* [Try it]:
Please retype all of the records below word for word, leaving out any pictures.
Input for this task Start Marker
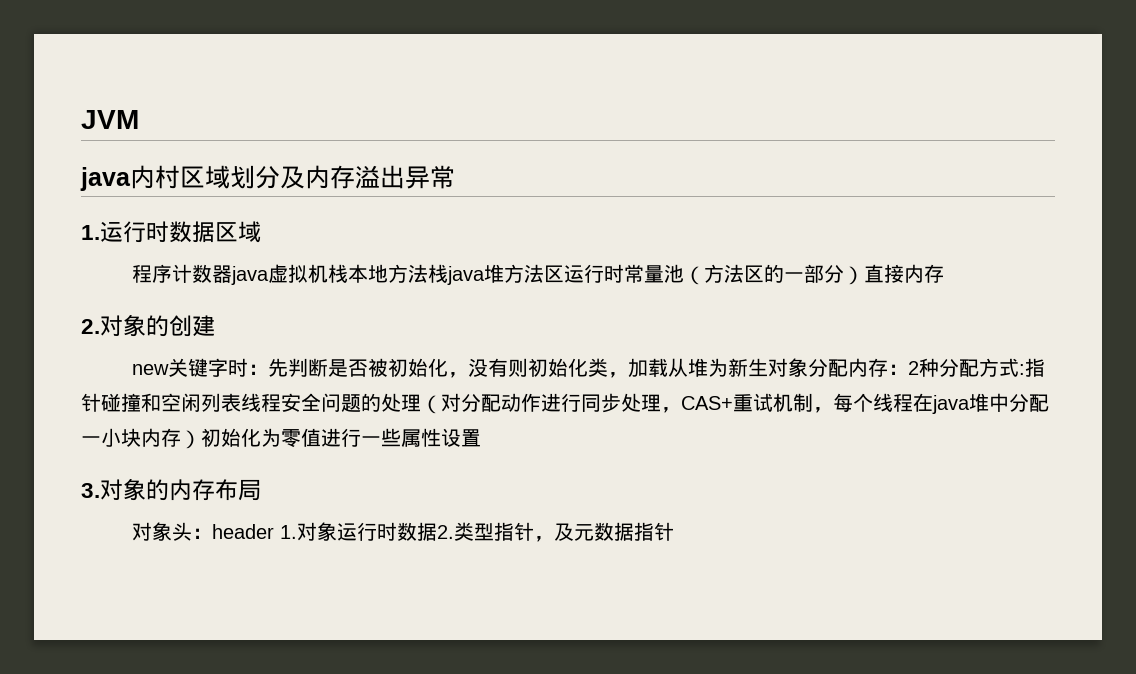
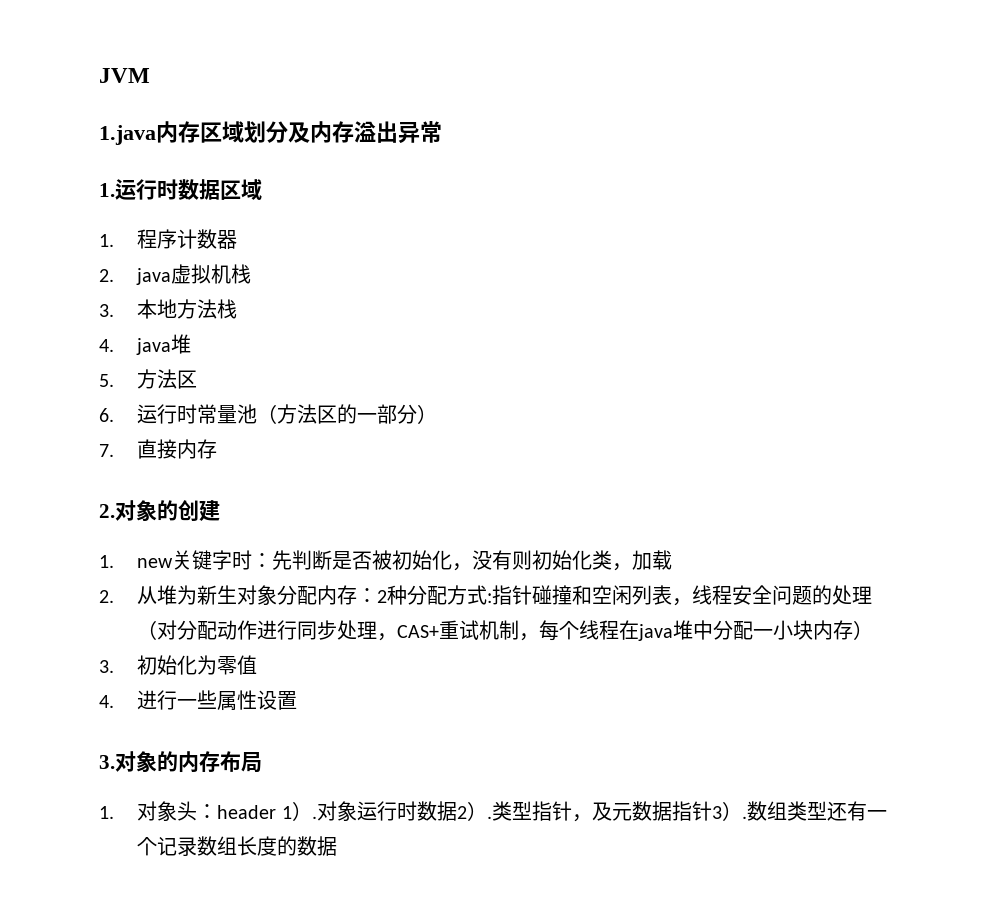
[80,165,180,191] java内村 -> [99,121,200,145] 1.java内存
(261, 232) none -> [99,234,114,247] 1.
(233, 274) none -> [99,269,114,282] // 2.
(349, 273) none -> [99,304,114,317] // 3.
[447,264,565,285] java堆方法区 -> [99,334,192,355] [99,369,198,389] [99,408,114,422] // 4. java堆 // 5.方法区 // 6.
(865, 275) none -> [99,444,114,457] // 7.
(215, 326) none -> [99,555,114,568] 1.
(669, 367) none -> [99,590,114,603] // 2.
(241, 402) none -> [672,598,693,606] ，
(201, 439) none -> [99,660,114,673] // 3.
(321, 437) none -> [99,695,114,708] // 4.
(261, 490) none -> [99,806,114,819] 1.
[280,525,298,539] 1. -> [281,801,317,821] 1）.
[437,525,455,539] 2. -> [456,801,492,821] 2）.
(675, 531) none -> [711,801,887,821] [137,836,338,856] 3）.数组类型还有一个记录数组长度的数据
Input for this task End Marker
* [Solution to this problem]:
[80,165,180,191] java内村 -> [99,121,200,145] 1.java内存
(261, 232) none -> [99,234,114,247] 1.
(233, 274) none -> [99,269,114,282] // 2.
(349, 273) none -> [99,304,114,317] // 3.
[447,264,565,285] java堆方法区 -> [99,334,192,355] [99,369,198,389] [99,408,114,422] // 4. java堆 // 5.方法区 // 6.
(865, 275) none -> [99,444,114,457] // 7.
(215, 326) none -> [99,555,114,568] 1.
(669, 367) none -> [99,590,114,603] // 2.
(241, 402) none -> [672,598,693,606] ，
(201, 439) none -> [99,660,114,673] // 3.
(321, 437) none -> [99,695,114,708] // 4.
(261, 490) none -> [99,806,114,819] 1.
[280,525,298,539] 1. -> [281,801,317,821] 1）.
[437,525,455,539] 2. -> [456,801,492,821] 2）.
(675, 531) none -> [711,801,887,821] [137,836,338,856] 3）.数组类型还有一个记录数组长度的数据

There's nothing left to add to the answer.